Planners love joining up suburban lines with a tunnel through the city. You replace two busy, land-scarce, crowded terminals with through stations, serve major city destinations directly, and only have to turn trains around in the sticks. The RER in Paris, London’s Thameslink and Crossrail, and Berlin’s HBF all work on this principle.
But Melbourne’s planners were… braver.
Remember, every train into Melbourne already went into either Southern Cross (then called Spencer Street) or Flinders Street. Building the loop wasn’t like building Crossrail: it was like building a mash-up of Crossrail, Thameslink and the Overground to carry every single train that previously used to go into a London terminus.
The planners rose to the challenge: the number of tracks on the circle varies from two to six (originally planned as four to eight). But the net result was to create a complicated service with a lot of junctions and crossovers, which needs to carry lots of trains.
They had a clever solution to the complexity, too: they built one of the world’s first computerised railways. The City Loop opened in 1980 with fully automated signalling, using a dedicated system called Metrol, which allowed faster, more reliable switching, signaller and passenger information. When it opened, this was a state of the art system.
The trouble is, almost 40 years and some privatisation later, franchise operator Metro Trains Melbourne and government infrastructure owner Public Transport Victoria are still using it.
The brains of the system have been moved from the original ancient PDP-11 mainframes to a network of PC servers, and some modern train control systems have been added; but it’s still based around 40-year-old software, and the interface between the new computers and the tracks and signals still relies on 40-year-old interface boards. Metro Trains has to acquire replacements on the second-hand market as other companies retire their old servers.
Using old equipment isn’t rare in transport.

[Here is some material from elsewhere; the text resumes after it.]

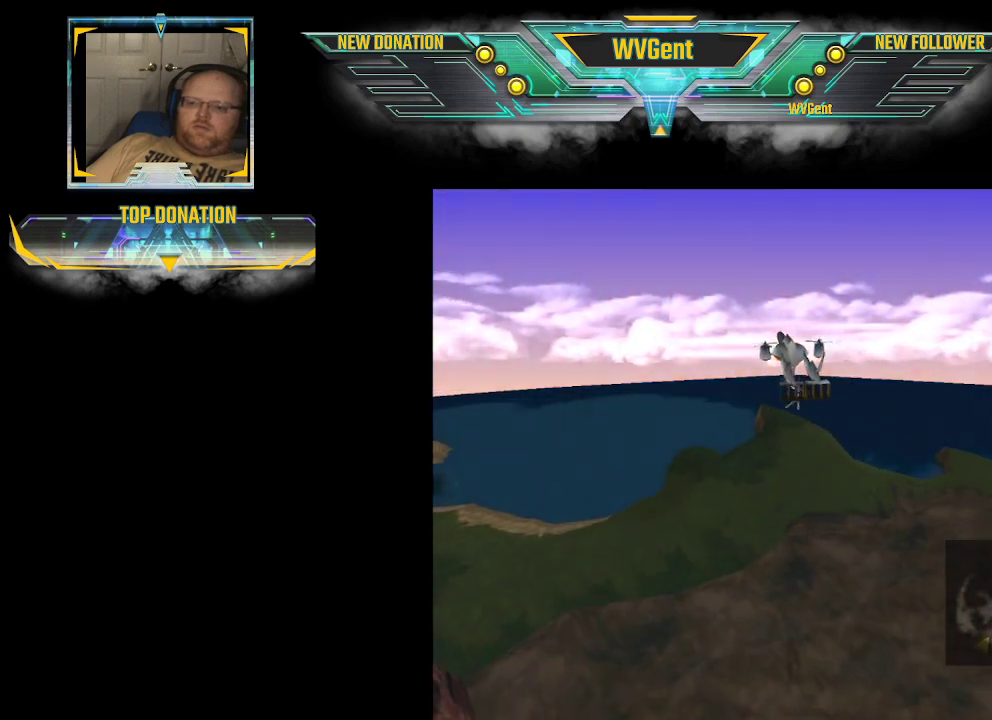
{"buttons": [], "left_stick": "center", "right_stick": "center", "events": [[33, "CROSS", "up"], [133, "CROSS", "down"], [400, "CROSS", "up"]]}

New York’s still running on kit that was 40 years old when Metrol was installed, and the systems being removed in London are even older. Although the dreaded ‘signal failure’ is a common reason for scraping along at snail’s pace, they don’t halt the whole system.
But… well, have you tried watching an analogue versus a digital TV with a bad signal? Old-style train control systems are dumb, often fail, and are designed for the failures to be local and worked around. When newer-style train control systems fail, because the brains are centralised, so is the crash. More recent ones are designed to route around these problems, but Melbourne led the way and paid the price.

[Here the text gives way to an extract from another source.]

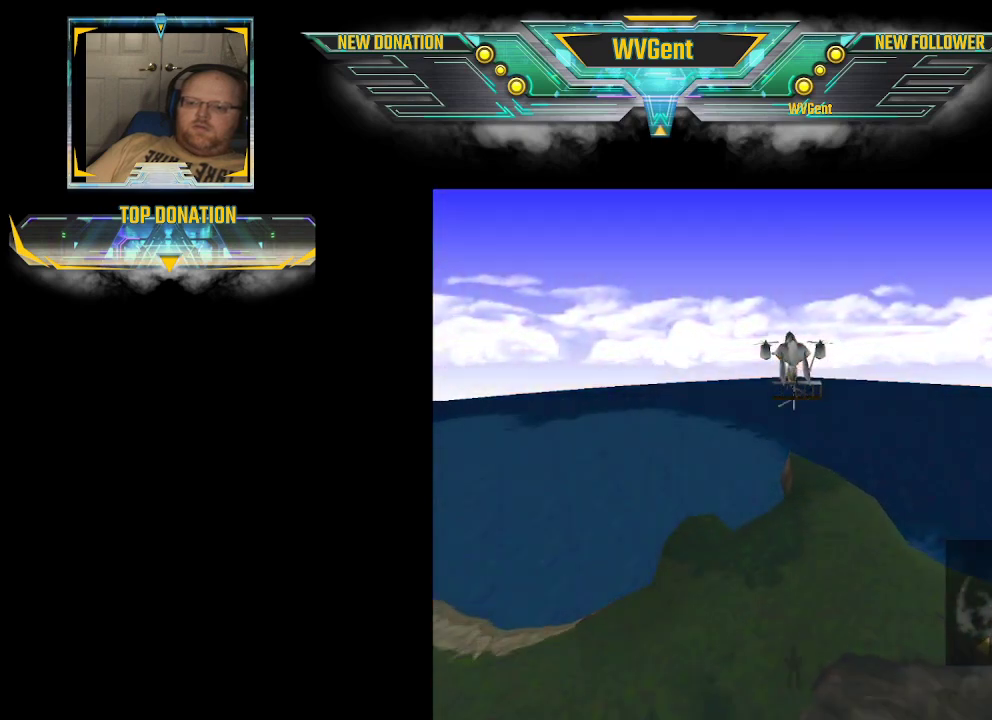
{"buttons": [], "left_stick": "center", "right_stick": "center", "events": [[100, "CIRCLE", "down"], [267, "CIRCLE", "up"]]}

The complete system map. Click to expand. Image: Melbourne Metro.
Worse still, in other major cities, if a signal failure takes out one line, then you’ve still got a bunch of other lines to use. The City Loop means you can’t do that in Melbourne: if you lose signalling here, then every train line in the city is stuffed. Although the Metrol system only covers the City Loop and a few neighbouring inner suburban stations, you can’t run trains in the suburbs if they’re stuck on the wrong side of the city.
So what can Melbourne do? Replacing Metrol is often discussed, but would be painfully expensive, especially in terms of the disruption caused – and more recently, modern information systems have been built on top of it, which you’d have to fit in with the replacement.
The government are also starting work on a new tunnelled line through the CBD that’s completely independent from the loop, which will help take some of the pressure off services – but even when it’s done, most city lines will still be subject to the same problems.
If I were Public Transport Victoria or Metro Trains, as the old joke says, I wouldn’t want to be starting from here.